Burton hails fall in unemployment
Tanaiste Joan Burton has hailed improving unemployment levels as a landmark in Ireland's recovery.
Some 56,000 more people are in jobs than a year ago, with the Central Statistics Office (CSO) putting the unemployment rate at 8.9% in October - a low not seen since late 2008.
"Behind every new job is a person or family benefiting in their own lives from the wider recovery. This is a crucial step in ensuring every family and every household benefits from renewed prosperity and opportunity, which is my focus as Labour Party leader," Ms Burton said.
Despite the encouraging report, the number of people out of work for a year or more remains a major issue as it accounts for more than half of those classed as unemployed.
Ms Burton noted the scale of the problem for long-term unemployed, adding: "This is particularly crucial to ensure a generation are not left behind and reliant on social welfare while the economy takes off."
The CSO said 1,983,000 people in Ireland were in work.
And its survey found unemployment fell by 42,500, or 17.3%, in the year to the end of September, meaning there were 203,000 people unemployed.
At its worst, during the economic and financial crisis the unemployment rate was at 15.1%.
Business lobby group Ibec predicted more than two million people will be in work by the end of the year.
The CSO revealed that employment grew over the last year in 12 of the 14 economic sectors it measures, with the biggest increases in construction, up 13.3% or 15,000, and in industry, up 5.7% or 13,600.
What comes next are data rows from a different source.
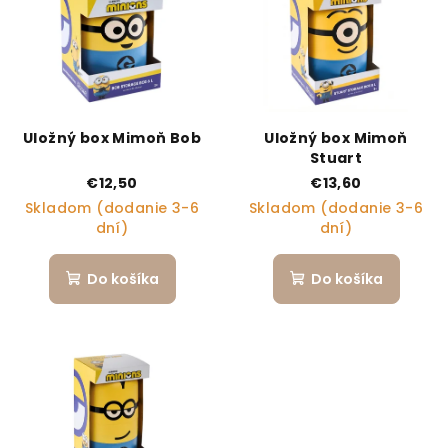
Uložný box Mimoň Bob
Uložný box Mimoň
Stuart
€12,50
€13,60
Skladom (dodanie 3-6
Skladom (dodanie 3-6
dní)
dní)
Do košíka
Do košíka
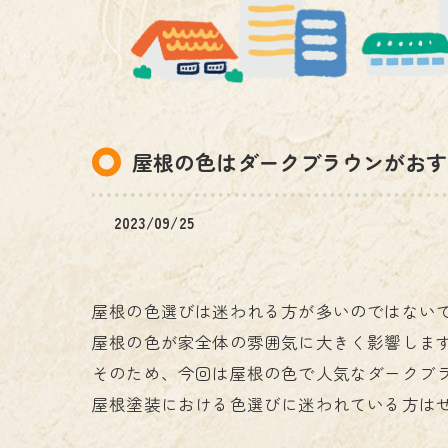
電気工事
屋根の色はダークブラウンがおす
2023/09/25
屋根の色選びは迷われる方が多いのではない
屋根の色が家全体の雰囲気に大きく影響しま
そのため、今回は屋根の色で人気なダークブ
屋根塗装における色選びに迷われている方は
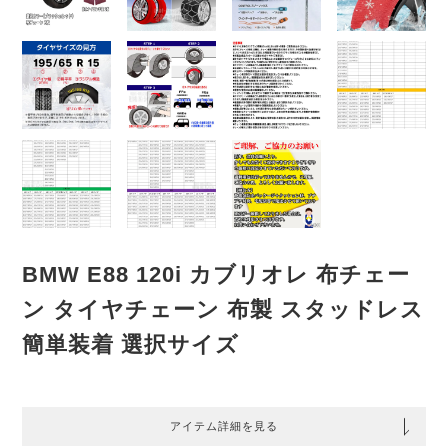
BMW E88 120i カブリオレ 布チェー
ン タイヤチェーン 布製 スタッドレス
簡単装着 選択サイズ
アイテム詳細を見る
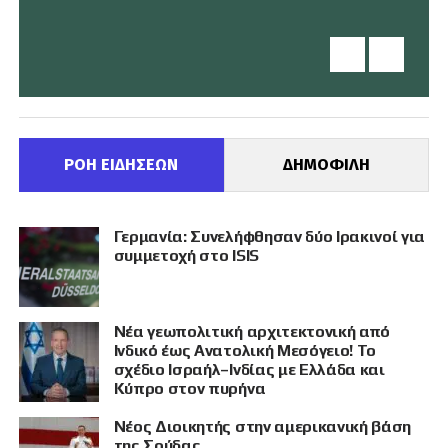
ΡΟΗ ΕΙΔΗΣΕΩΝ
ΔΗΜΟΦΙΛΗ
Γερμανία: Συνελήφθησαν δύο Ιρακινοί για
συμμετοχή στο ISIS
Νέα γεωπολιτική αρχιτεκτονική από
Ινδικό έως Ανατολική Μεσόγειο! Το
σχέδιο Ισραήλ–Ινδίας με Ελλάδα και
Κύπρο στον πυρήνα
Νέος Διοικητής στην αμερικανική βάση
της Σούδας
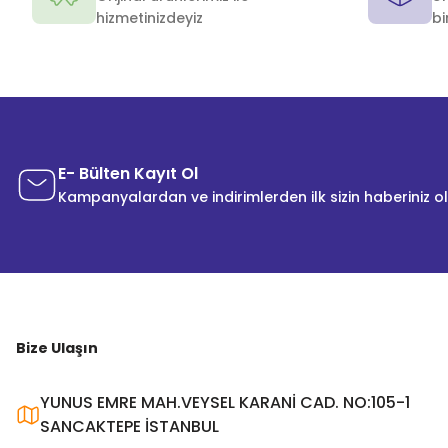
hizmetinizdeyiz
bi
E- Bülten Kayıt Ol
Kampanyalardan ve indirimlerden ilk sizin haberiniz o
Bize Ulaşın
YUNUS EMRE MAH.VEYSEL KARANİ CAD. NO:105-1
SANCAKTEPE İSTANBUL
The financial, insurance and real estate sectors took a hit though, down 3.2% or 3,300.
Finance Minister Michael Noonan said the economy had seen three years of job creation and a fall in the numbers out of work for more than two years.
"Employment growth is one of the most tangible signs of economic recovery," he said.
Mr Noonan also said solid declines in long-term unemployment are particularly encouraging.